EXERCISE REQUIREMENTS: Look through the entries below and say how many lines contain the string "données". Give the number only.

(Beginning of RECORD EXCERPTS)

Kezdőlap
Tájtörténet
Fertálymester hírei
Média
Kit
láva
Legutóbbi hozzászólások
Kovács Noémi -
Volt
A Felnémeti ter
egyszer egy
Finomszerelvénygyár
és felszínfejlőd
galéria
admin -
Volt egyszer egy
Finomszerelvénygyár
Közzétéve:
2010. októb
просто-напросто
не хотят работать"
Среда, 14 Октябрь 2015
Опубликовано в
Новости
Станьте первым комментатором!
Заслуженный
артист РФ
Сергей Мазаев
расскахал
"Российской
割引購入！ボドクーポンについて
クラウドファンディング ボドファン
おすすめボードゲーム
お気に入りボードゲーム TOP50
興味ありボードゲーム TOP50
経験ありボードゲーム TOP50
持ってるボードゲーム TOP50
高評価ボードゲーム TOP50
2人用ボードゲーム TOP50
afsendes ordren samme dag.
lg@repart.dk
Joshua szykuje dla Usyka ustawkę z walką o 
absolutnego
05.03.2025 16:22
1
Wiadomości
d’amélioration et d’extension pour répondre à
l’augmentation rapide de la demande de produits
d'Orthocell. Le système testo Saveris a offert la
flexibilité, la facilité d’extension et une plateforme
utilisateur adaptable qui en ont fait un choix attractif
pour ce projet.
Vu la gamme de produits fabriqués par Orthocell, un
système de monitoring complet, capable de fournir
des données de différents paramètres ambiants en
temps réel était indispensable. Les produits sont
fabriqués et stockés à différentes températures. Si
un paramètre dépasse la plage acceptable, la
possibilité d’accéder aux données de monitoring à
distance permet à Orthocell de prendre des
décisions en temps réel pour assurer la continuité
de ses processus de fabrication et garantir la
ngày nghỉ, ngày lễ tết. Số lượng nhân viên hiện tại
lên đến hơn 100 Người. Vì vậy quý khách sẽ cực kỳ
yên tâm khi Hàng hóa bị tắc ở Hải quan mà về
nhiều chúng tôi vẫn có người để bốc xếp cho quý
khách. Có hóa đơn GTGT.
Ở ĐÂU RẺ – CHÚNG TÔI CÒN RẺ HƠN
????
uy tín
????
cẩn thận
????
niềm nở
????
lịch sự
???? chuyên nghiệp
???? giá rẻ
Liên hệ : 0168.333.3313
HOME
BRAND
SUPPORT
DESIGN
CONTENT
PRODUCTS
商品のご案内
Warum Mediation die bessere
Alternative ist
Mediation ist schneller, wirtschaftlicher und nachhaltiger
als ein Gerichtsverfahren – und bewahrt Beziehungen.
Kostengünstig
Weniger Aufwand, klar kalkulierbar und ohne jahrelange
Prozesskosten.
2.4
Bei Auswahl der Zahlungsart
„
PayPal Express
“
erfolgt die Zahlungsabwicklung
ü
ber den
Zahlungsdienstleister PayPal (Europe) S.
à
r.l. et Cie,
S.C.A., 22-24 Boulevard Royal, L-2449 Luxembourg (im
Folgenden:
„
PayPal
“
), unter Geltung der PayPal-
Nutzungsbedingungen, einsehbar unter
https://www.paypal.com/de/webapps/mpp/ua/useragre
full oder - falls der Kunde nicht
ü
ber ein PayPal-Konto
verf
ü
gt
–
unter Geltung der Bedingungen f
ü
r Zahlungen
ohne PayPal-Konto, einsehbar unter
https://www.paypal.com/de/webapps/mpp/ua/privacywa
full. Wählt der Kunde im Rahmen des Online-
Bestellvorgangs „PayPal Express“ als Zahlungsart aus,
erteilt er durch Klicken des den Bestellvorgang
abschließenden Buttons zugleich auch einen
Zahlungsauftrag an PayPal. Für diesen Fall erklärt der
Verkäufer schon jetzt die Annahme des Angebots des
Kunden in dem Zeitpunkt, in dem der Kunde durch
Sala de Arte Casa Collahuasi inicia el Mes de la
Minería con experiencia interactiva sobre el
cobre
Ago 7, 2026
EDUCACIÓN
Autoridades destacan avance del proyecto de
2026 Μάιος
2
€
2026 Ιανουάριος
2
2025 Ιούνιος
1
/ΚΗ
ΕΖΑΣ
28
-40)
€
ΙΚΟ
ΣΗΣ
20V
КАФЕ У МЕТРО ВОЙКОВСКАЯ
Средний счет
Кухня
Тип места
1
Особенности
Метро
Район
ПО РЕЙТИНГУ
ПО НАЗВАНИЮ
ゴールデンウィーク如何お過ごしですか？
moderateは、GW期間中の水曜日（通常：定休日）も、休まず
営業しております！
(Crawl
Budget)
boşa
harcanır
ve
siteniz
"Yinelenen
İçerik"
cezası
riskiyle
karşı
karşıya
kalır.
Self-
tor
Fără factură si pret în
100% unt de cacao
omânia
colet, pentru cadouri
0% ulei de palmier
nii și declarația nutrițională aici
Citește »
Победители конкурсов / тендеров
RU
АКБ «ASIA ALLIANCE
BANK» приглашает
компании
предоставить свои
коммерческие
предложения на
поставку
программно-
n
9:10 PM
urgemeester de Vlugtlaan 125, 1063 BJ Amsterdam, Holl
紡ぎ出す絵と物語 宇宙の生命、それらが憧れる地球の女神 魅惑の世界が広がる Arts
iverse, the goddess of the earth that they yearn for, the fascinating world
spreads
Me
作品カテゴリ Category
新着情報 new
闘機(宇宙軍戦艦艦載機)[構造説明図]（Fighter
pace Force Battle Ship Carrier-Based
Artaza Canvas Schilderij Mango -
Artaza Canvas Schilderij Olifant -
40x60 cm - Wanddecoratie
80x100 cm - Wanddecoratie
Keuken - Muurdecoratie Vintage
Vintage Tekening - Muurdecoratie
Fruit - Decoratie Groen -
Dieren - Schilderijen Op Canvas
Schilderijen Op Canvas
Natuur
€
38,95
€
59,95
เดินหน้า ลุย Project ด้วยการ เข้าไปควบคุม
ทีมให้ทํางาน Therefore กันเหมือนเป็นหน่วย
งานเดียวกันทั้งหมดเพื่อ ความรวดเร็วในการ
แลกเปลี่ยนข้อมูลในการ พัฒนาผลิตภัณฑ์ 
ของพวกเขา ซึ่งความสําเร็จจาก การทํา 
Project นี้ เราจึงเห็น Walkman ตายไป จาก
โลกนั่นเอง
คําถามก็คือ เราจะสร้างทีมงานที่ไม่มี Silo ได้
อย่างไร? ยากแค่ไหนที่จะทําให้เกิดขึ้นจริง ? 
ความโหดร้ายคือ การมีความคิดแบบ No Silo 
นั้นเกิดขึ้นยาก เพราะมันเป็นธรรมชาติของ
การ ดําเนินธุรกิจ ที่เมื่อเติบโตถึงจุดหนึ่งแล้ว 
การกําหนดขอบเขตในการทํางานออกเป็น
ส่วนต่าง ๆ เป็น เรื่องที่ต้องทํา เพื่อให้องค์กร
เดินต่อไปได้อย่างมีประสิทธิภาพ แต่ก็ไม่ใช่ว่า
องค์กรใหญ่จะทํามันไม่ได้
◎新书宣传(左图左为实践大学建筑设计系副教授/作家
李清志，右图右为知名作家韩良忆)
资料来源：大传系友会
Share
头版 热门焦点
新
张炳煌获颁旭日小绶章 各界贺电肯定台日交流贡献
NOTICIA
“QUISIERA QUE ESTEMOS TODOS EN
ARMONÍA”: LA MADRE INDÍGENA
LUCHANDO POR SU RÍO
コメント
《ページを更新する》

(End of RECORD EXCERPTS)

SOLUTION: 2